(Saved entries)
--------------------------------

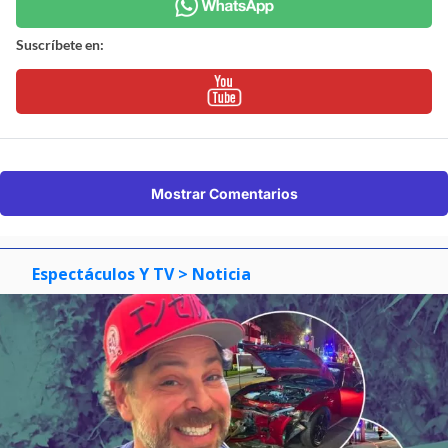
Suscríbete en:
Mostrar Comentarios
Espectáculos Y TV
> Noticia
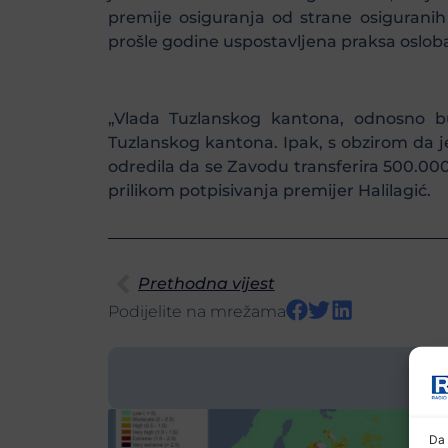
premije osiguranja od strane osigurani
prošle godine uspostavljena praksa oslob
„Vlada Tuzlanskog kantona, odnosno b
Tuzlanskog kantona. Ipak, s obzirom da j
odredila da se Zavodu transferira 500.000
prilikom potpisivanja premijer Halilagić.
Prethodna vijest
Podijelite na mrežama
Da 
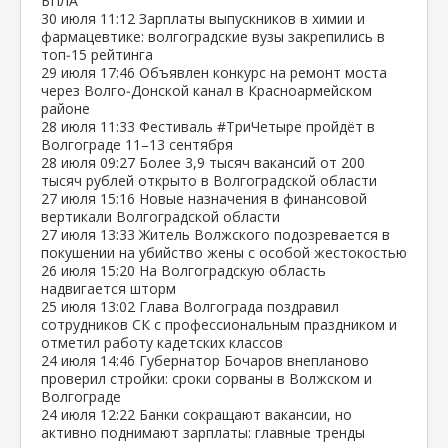
БПЛА
30 июля
11:12
Зарплаты выпускников в химии и
фармацевтике: волгоградские вузы закрепились в
топ‑15 рейтинга
29 июля
17:46
Объявлен конкурс на ремонт моста
через Волго‑Донской канал в Красноармейском
районе
28 июля
11:33
Фестиваль #ТриЧетыре пройдёт в
Волгограде 11–13 сентября
28 июля
09:27
Более 3,9 тысяч вакансий от 200
тысяч рублей открыто в Волгоградской области
27 июля
15:16
Новые назначения в финансовой
вертикали Волгоградской области
27 июля
13:33
Житель Волжского подозревается в
покушении на убийство жены с особой жестокостью
26 июля
15:20
На Волгоградскую область
надвигается шторм
25 июля
13:02
Глава Волгограда поздравил
сотрудников СК с профессиональным праздником и
отметил работу кадетских классов
24 июля
14:46
Губернатор Бочаров внепланово
проверил стройки: сроки сорваны в Волжском и
Волгограде
24 июля
12:22
Банки сокращают вакансии, но
активно поднимают зарплаты: главные тренды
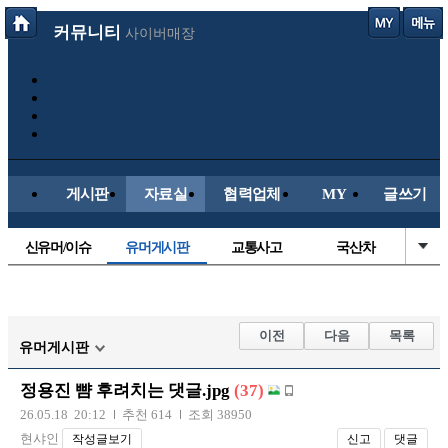
커뮤니티
사이버매장
게시판
자료실
협력업체
MY
글쓰기
신유머/이슈
유머게시판
교통사고
국산차
수입차
내차사진
직찍/특종
자동차사진
후방주의방
레이싱모델
자유사진
군사/무기
이전
다음
목록
유머게시판
트럭/버스
항공/해운/철도
올드카/추억
오토바이
정용진 뺨 후려치는 댓글.jpg
(37)
장착시공사진
26.05.18 20:12
추천 614
조회 38950
현샤인
작성글보기
신고
댓글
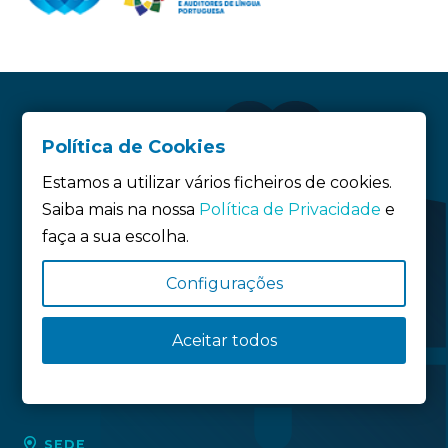
Política de Cookies
Estamos a utilizar vários ficheiros de cookies.
Saiba mais na nossa
Política de Privacidade
e
faça a sua escolha.
Configurações
Siga-nos:
Aceitar todos
Política de privacidade
Política de Cookies
Definição de Cookies
SEDE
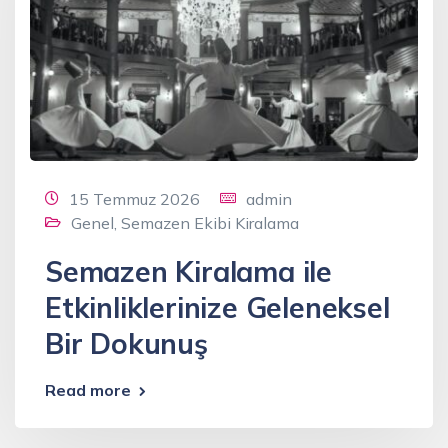
15 Temmuz 2026
admin
Genel
,
Semazen Ekibi Kiralama
Semazen Kiralama ile
Etkinliklerinize Geleneksel
Bir Dokunuş
Read more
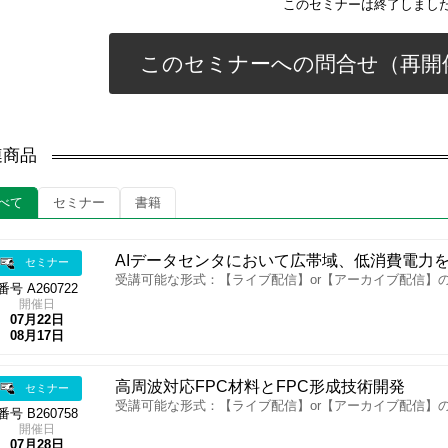
このセミナーは終了しまし
このセミナーへの問合せ（再開
連商品
べて
セミナー
書籍
AIデータセンタにおいて広帯域、低消費電力
セミナー
受講可能な形式：【ライブ配信】or【アーカイブ配信】
番号 A260722
開催日
07月22日
08月17日
高周波対応FPC材料とFPC形成技術開発
セミナー
受講可能な形式：【ライブ配信】or【アーカイブ配信】
番号 B260758
開催日
07月28日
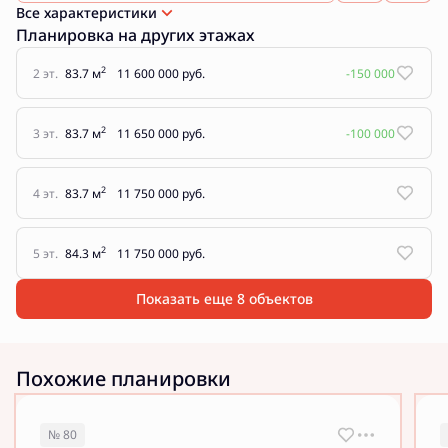
Все характеристики
Планировка на других этажах
2
2 эт.
83.7 м
11 600 000 руб.
-150 000
2
3 эт.
83.7 м
11 650 000 руб.
-100 000
2
4 эт.
83.7 м
11 750 000 руб.
2
5 эт.
84.3 м
11 750 000 руб.
Показать еще 8 объектов
Похожие планировки
№ 80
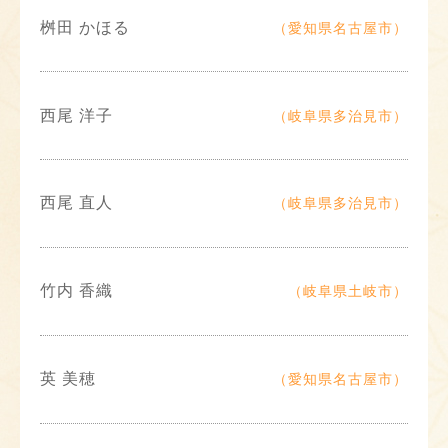
桝田 かほる
（愛知県名古屋市）
西尾 洋子
（岐阜県多治見市）
西尾 直人
（岐阜県多治見市）
竹内 香織
（岐阜県土岐市）
英 美穂
（愛知県名古屋市）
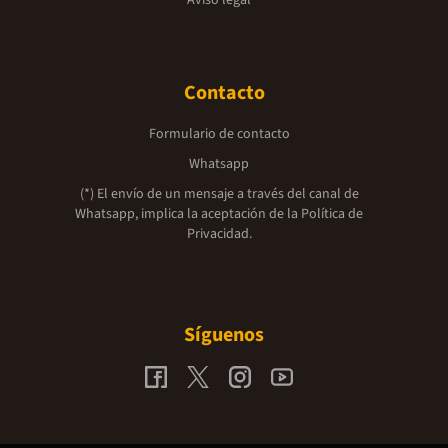
Aviso legal
Contacto
Formulario de contacto
Whatsapp
(*) El envío de un mensaje a través del canal de
Whatsapp, implica la aceptación de la
Política de
Privacidad.
Síguenos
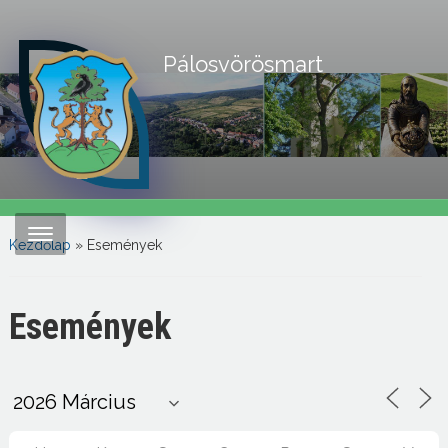
Pálosvörösmart
Kezdőlap
»
Események
Események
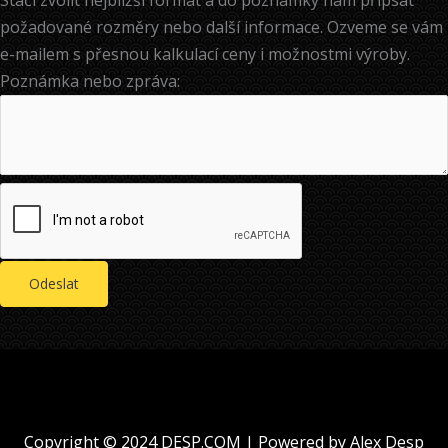
a
požadované rozměry nebo další informace. Ozveme se vám
i
e-mailem s přesnou kalkulací ceny i možnostmi výroby.
l
Poznámka nebo zpráva:
:
Odeslat
Copyright © 2024 DESP.COM | Powered by Alex Desp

--------------------------------

→ Goal of the exercise: The answer is the records above, repeated exactly, with no picture in it.

→ Response box:
Suscríbete en:
Mostrar Comentarios
Espectáculos Y TV
> Noticia
premije osiguranja od strane osigurani
prošle godine uspostavljena praksa oslob
„Vlada Tuzlanskog kantona, odnosno b
Tuzlanskog kantona. Ipak, s obzirom da j
odredila da se Zavodu transferira 500.000
prilikom potpisivanja premijer Halilagić.
Prethodna vijest
Podijelite na mrežama
Da 
БПЛА
30 июля
11:12
Зарплаты выпускников в химии и
фармацевтике: волгоградские вузы закрепились в
топ‑15 рейтинга
29 июля
17:46
Объявлен конкурс на ремонт моста
через Волго‑Донской канал в Красноармейском
районе
28 июля
11:33
Фестиваль #ТриЧетыре пройдёт в
Волгограде 11–13 сентября
28 июля
09:27
Более 3,9 тысяч вакансий от 200
тысяч рублей открыто в Волгоградской области
27 июля
15:16
Новые назначения в финансовой
вертикали Волгоградской области
27 июля
13:33
Житель Волжского подозревается в
покушении на убийство жены с особой жестокостью
26 июля
15:20
На Волгоградскую область
надвигается шторм
25 июля
13:02
Глава Волгограда поздравил
сотрудников СК с профессиональным праздником и
отметил работу кадетских классов
24 июля
14:46
Губернатор Бочаров внепланово
проверил стройки: сроки сорваны в Волжском и
Волгограде
24 июля
12:22
Банки сокращают вакансии, но
активно поднимают зарплаты: главные тренды
커뮤니티
사이버매장
게시판
자료실
협력업체
MY
글쓰기
신유머/이슈
유머게시판
교통사고
국산차
수입차
내차사진
직찍/특종
자동차사진
후방주의방
레이싱모델
자유사진
군사/무기
이전
다음
목록
유머게시판
트럭/버스
항공/해운/철도
올드카/추억
오토바이
정용진 뺨 후려치는 댓글.jpg
(37)
장착시공사진
26.05.18 20:12
추천 614
조회 38950
현샤인
작성글보기
신고
댓글
Política de Cookies
Estamos a utilizar vários ficheiros de cookies.
Saiba mais na nossa
Política de Privacidade
e
faça a sua escolha.
Configurações
Siga-nos:
Aceitar todos
Política de privacidade
Política de Cookies
Definição de Cookies
SEDE
15 Temmuz 2026
admin
Genel
,
Semazen Ekibi Kiralama
Semazen Kiralama ile
Etkinliklerinize Geleneksel
Bir Dokunuş
Read more
このセミナーは終了しまし
このセミナーへの問合せ（再開
連商品
べて
セミナー
書籍
AIデータセンタにおいて広帯域、低消費電力
セミナー
受講可能な形式：【ライブ配信】or【アーカイブ配信】
番号 A260722
開催日
07月22日
08月17日
高周波対応FPC材料とFPC形成技術開発
セミナー
受講可能な形式：【ライブ配信】or【アーカイブ配信】
番号 B260758
開催日
07月28日
Все характеристики
Планировка на других этажах
2
2 эт.
83.7 м
11 600 000 руб.
-150 000
2
3 эт.
83.7 м
11 650 000 руб.
-100 000
2
4 эт.
83.7 м
11 750 000 руб.
2
5 эт.
84.3 м
11 750 000 руб.
Показать еще 8 объектов
Похожие планировки
№ 80
桝田 かほる
（愛知県名古屋市）
西尾 洋子
（岐阜県多治見市）
西尾 直人
（岐阜県多治見市）
竹内 香織
（岐阜県土岐市）
英 美穂
（愛知県名古屋市）
Aviso legal
Contacto
Formulario de contacto
Whatsapp
(*) El envío de un mensaje a través del canal de
Whatsapp, implica la aceptación de la
Política de
Privacidad.
Síguenos
Pálosvörösmart
Kezdőlap
»
Események
Események
a
požadované rozměry nebo další informace. Ozveme se vám
i
e-mailem s přesnou kalkulací ceny i možnostmi výroby.
l
Poznámka nebo zpráva:
:
Odeslat
Copyright © 2024 DESP.COM | Powered by Alex Desp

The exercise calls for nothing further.